▼▼▼

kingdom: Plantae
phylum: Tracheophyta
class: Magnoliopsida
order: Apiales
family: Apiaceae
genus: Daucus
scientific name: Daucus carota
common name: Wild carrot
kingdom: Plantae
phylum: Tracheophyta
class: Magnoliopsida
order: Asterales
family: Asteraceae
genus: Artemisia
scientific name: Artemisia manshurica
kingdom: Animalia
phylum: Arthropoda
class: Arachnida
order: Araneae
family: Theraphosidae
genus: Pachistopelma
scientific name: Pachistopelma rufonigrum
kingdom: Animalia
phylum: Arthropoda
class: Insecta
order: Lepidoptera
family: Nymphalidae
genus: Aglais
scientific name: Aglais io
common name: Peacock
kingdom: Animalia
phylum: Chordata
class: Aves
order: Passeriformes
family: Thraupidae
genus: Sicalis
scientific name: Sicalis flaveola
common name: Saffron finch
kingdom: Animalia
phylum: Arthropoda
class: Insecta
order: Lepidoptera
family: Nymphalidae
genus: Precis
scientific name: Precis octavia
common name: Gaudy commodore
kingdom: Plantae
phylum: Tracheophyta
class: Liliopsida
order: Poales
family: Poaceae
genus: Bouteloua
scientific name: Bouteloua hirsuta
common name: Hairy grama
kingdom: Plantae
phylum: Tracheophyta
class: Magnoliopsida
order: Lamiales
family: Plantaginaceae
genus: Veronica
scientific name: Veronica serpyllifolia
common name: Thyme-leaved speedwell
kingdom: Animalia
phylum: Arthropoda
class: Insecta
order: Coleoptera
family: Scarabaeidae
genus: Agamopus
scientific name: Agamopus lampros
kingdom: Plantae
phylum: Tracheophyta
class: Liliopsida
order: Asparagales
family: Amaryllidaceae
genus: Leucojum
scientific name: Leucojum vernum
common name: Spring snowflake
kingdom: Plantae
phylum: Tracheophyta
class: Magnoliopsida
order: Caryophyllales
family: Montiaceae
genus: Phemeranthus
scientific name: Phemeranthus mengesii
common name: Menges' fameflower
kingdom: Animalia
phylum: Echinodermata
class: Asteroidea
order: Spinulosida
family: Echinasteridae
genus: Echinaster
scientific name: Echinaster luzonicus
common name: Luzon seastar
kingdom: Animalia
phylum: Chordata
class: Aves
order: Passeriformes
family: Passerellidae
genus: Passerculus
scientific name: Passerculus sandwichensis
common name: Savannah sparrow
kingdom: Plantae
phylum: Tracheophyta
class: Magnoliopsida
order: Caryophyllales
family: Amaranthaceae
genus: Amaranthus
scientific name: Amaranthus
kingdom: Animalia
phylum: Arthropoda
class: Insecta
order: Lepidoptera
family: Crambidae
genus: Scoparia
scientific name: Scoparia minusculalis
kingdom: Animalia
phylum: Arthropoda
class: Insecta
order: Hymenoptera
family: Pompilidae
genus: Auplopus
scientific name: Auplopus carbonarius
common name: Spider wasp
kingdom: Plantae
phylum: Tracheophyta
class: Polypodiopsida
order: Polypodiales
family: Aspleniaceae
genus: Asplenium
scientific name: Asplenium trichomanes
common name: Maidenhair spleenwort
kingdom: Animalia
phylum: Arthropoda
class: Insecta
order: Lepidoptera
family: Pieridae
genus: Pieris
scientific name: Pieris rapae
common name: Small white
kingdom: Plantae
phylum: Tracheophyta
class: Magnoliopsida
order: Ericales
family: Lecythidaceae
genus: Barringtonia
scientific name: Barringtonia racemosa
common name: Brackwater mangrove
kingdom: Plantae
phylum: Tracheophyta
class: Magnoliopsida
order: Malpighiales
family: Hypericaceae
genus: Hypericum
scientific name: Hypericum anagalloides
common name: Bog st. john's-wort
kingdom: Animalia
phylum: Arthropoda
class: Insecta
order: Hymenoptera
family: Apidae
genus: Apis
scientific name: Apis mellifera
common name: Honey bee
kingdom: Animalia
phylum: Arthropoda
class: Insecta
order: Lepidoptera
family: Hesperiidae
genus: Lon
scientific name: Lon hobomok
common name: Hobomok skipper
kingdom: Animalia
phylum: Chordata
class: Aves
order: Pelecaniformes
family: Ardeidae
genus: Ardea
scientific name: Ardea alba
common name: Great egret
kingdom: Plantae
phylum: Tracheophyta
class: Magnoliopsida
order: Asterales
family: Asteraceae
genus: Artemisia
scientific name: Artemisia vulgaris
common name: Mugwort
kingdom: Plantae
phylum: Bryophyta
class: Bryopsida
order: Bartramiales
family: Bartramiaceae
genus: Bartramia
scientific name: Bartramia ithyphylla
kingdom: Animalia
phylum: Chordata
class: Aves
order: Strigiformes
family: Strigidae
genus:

▲▲▲

- Task objective
Reproduce every line of the data above word for word, with no changes.

- Worked solution
kingdom: Plantae
phylum: Tracheophyta
class: Magnoliopsida
order: Apiales
family: Apiaceae
genus: Daucus
scientific name: Daucus carota
common name: Wild carrot
kingdom: Plantae
phylum: Tracheophyta
class: Magnoliopsida
order: Asterales
family: Asteraceae
genus: Artemisia
scientific name: Artemisia manshurica
kingdom: Animalia
phylum: Arthropoda
class: Arachnida
order: Araneae
family: Theraphosidae
genus: Pachistopelma
scientific name: Pachistopelma rufonigrum
kingdom: Animalia
phylum: Arthropoda
class: Insecta
order: Lepidoptera
family: Nymphalidae
genus: Aglais
scientific name: Aglais io
common name: Peacock
kingdom: Animalia
phylum: Chordata
class: Aves
order: Passeriformes
family: Thraupidae
genus: Sicalis
scientific name: Sicalis flaveola
common name: Saffron finch
kingdom: Animalia
phylum: Arthropoda
class: Insecta
order: Lepidoptera
family: Nymphalidae
genus: Precis
scientific name: Precis octavia
common name: Gaudy commodore
kingdom: Plantae
phylum: Tracheophyta
class: Liliopsida
order: Poales
family: Poaceae
genus: Bouteloua
scientific name: Bouteloua hirsuta
common name: Hairy grama
kingdom: Plantae
phylum: Tracheophyta
class: Magnoliopsida
order: Lamiales
family: Plantaginaceae
genus: Veronica
scientific name: Veronica serpyllifolia
common name: Thyme-leaved speedwell
kingdom: Animalia
phylum: Arthropoda
class: Insecta
order: Coleoptera
family: Scarabaeidae
genus: Agamopus
scientific name: Agamopus lampros
kingdom: Plantae
phylum: Tracheophyta
class: Liliopsida
order: Asparagales
family: Amaryllidaceae
genus: Leucojum
scientific name: Leucojum vernum
common name: Spring snowflake
kingdom: Plantae
phylum: Tracheophyta
class: Magnoliopsida
order: Caryophyllales
family: Montiaceae
genus: Phemeranthus
scientific name: Phemeranthus mengesii
common name: Menges' fameflower
kingdom: Animalia
phylum: Echinodermata
class: Asteroidea
order: Spinulosida
family: Echinasteridae
genus: Echinaster
scientific name: Echinaster luzonicus
common name: Luzon seastar
kingdom: Animalia
phylum: Chordata
class: Aves
order: Passeriformes
family: Passerellidae
genus: Passerculus
scientific name: Passerculus sandwichensis
common name: Savannah sparrow
kingdom: Plantae
phylum: Tracheophyta
class: Magnoliopsida
order: Caryophyllales
family: Amaranthaceae
genus: Amaranthus
scientific name: Amaranthus
kingdom: Animalia
phylum: Arthropoda
class: Insecta
order: Lepidoptera
family: Crambidae
genus: Scoparia
scientific name: Scoparia minusculalis
kingdom: Animalia
phylum: Arthropoda
class: Insecta
order: Hymenoptera
family: Pompilidae
genus: Auplopus
scientific name: Auplopus carbonarius
common name: Spider wasp
kingdom: Plantae
phylum: Tracheophyta
class: Polypodiopsida
order: Polypodiales
family: Aspleniaceae
genus: Asplenium
scientific name: Asplenium trichomanes
common name: Maidenhair spleenwort
kingdom: Animalia
phylum: Arthropoda
class: Insecta
order: Lepidoptera
family: Pieridae
genus: Pieris
scientific name: Pieris rapae
common name: Small white
kingdom: Plantae
phylum: Tracheophyta
class: Magnoliopsida
order: Ericales
family: Lecythidaceae
genus: Barringtonia
scientific name: Barringtonia racemosa
common name: Brackwater mangrove
kingdom: Plantae
phylum: Tracheophyta
class: Magnoliopsida
order: Malpighiales
family: Hypericaceae
genus: Hypericum
scientific name: Hypericum anagalloides
common name: Bog st. john's-wort
kingdom: Animalia
phylum: Arthropoda
class: Insecta
order: Hymenoptera
family: Apidae
genus: Apis
scientific name: Apis mellifera
common name: Honey bee
kingdom: Animalia
phylum: Arthropoda
class: Insecta
order: Lepidoptera
family: Hesperiidae
genus: Lon
scientific name: Lon hobomok
common name: Hobomok skipper
kingdom: Animalia
phylum: Chordata
class: Aves
order: Pelecaniformes
family: Ardeidae
genus: Ardea
scientific name: Ardea alba
common name: Great egret
kingdom: Plantae
phylum: Tracheophyta
class: Magnoliopsida
order: Asterales
family: Asteraceae
genus: Artemisia
scientific name: Artemisia vulgaris
common name: Mugwort
kingdom: Plantae
phylum: Bryophyta
class: Bryopsida
order: Bartramiales
family: Bartramiaceae
genus: Bartramia
scientific name: Bartramia ithyphylla
kingdom: Animalia
phylum: Chordata
class: Aves
order: Strigiformes
family: Strigidae
genus:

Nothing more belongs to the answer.